§ REQUIREMENT
From the oaiharvest passage, extract everything between "For each repository" and "the harvested metadata.", inclusive, word for word.

§ PASSAGE
For each repository that is considered, oaiharvest
behaves
according to the arguments passed at the command line:
- If the
--dates
argument is not passed, it checks whether an update from the repository is needed (Note: the update status is calculated based on the time of the last harvesting and the frequency chosen by the administrator).- If an update is needed, it harvests all the metadata that the repository has added since the data of the last update. When the update is finished, the last update value is set to the current time and date.
- If an update is not needed, the source is skipped.
- If the
--dates
argument is passed, it simply harvests the metadata of the repository from/until the given dates. The last update date is left unchanged. - Finally, it performs the operations indicated in the postprocess mode, i.e. convert and/or upload the harvested metadata.
Oaiharvest usage examples
In most cases, administrators will want oaiharvest
to run in the
background, i.e. run in sleep mode and wake up periodically (e.g. every
24 hours) to check whether updates are needed:
$ oaiharvest -s 24h
In other cases, administrators may want to perform periodical harvesting only on specific sources:
$ oaiharvest -r cds -s 12h
Another option is that administrators may want to harvest from certain repositories within two specific dates. This will be regarded as a one-off operation and will not affect the last update value of the source:
$oaiharvest -r cds -d 2005-05-05:2005-05-30

§ DATA
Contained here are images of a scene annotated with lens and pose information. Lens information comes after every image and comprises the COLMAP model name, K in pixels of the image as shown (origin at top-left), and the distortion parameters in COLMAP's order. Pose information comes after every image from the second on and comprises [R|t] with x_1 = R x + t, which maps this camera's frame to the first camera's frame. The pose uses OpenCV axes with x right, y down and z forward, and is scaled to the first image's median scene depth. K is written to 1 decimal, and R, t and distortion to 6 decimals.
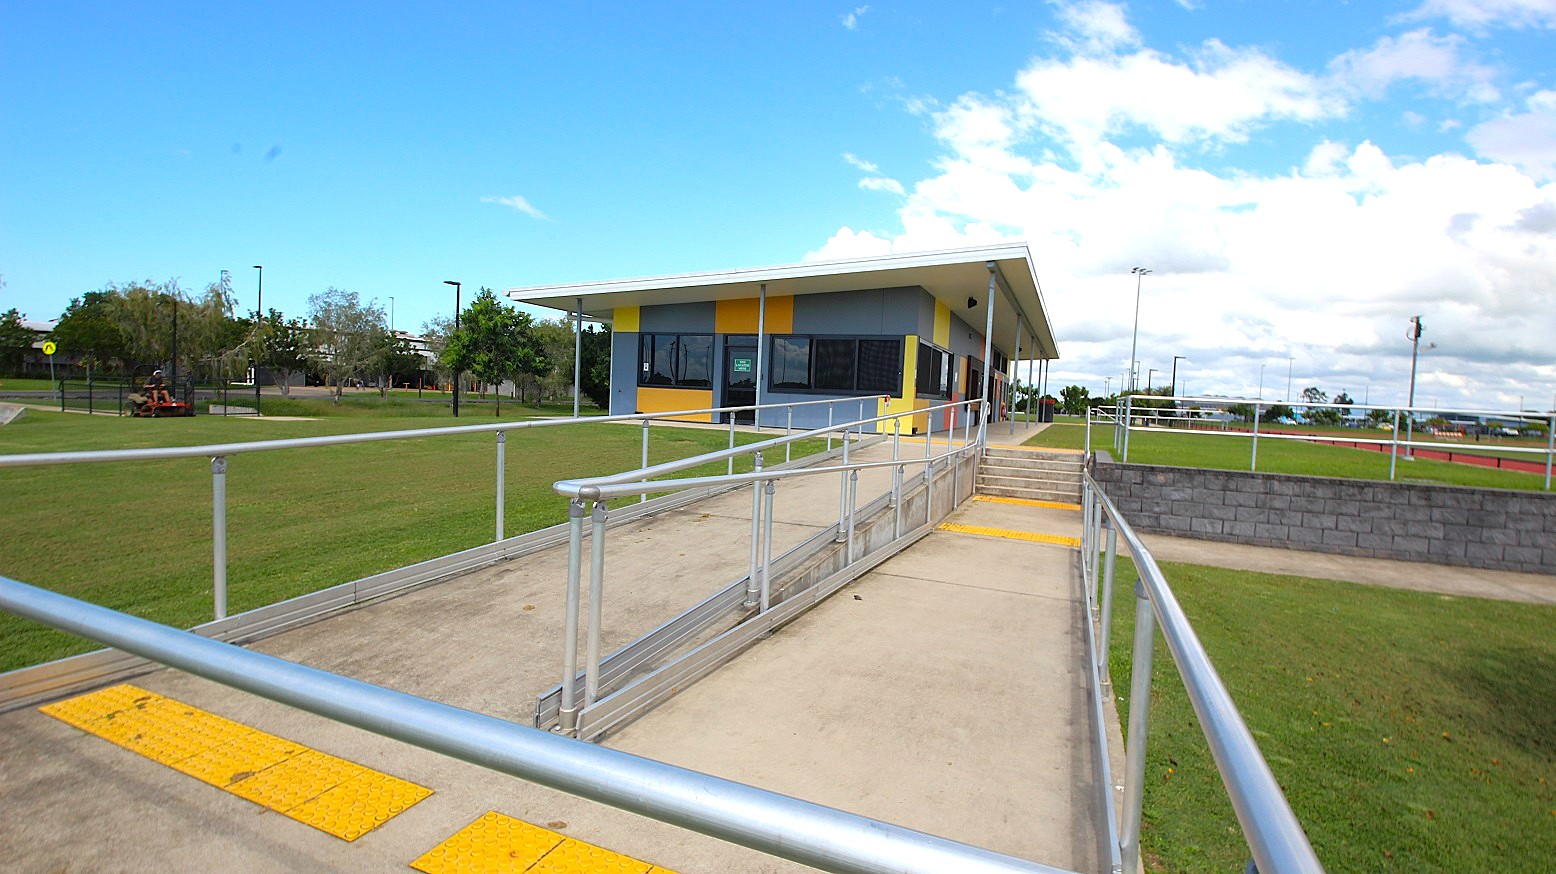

§ RESPONSE
For each repository that is considered, oaiharvest
behaves
according to the arguments passed at the command line:
- If the
--dates
argument is not passed, it checks whether an update from the repository is needed (Note: the update status is calculated based on the time of the last harvesting and the frequency chosen by the administrator).- If an update is needed, it harvests all the metadata that the repository has added since the data of the last update. When the update is finished, the last update value is set to the current time and date.
- If an update is not needed, the source is skipped.
- If the
--dates
argument is passed, it simply harvests the metadata of the repository from/until the given dates. The last update date is left unchanged. - Finally, it performs the operations indicated in the postprocess mode, i.e. convert and/or upload the harvested metadata.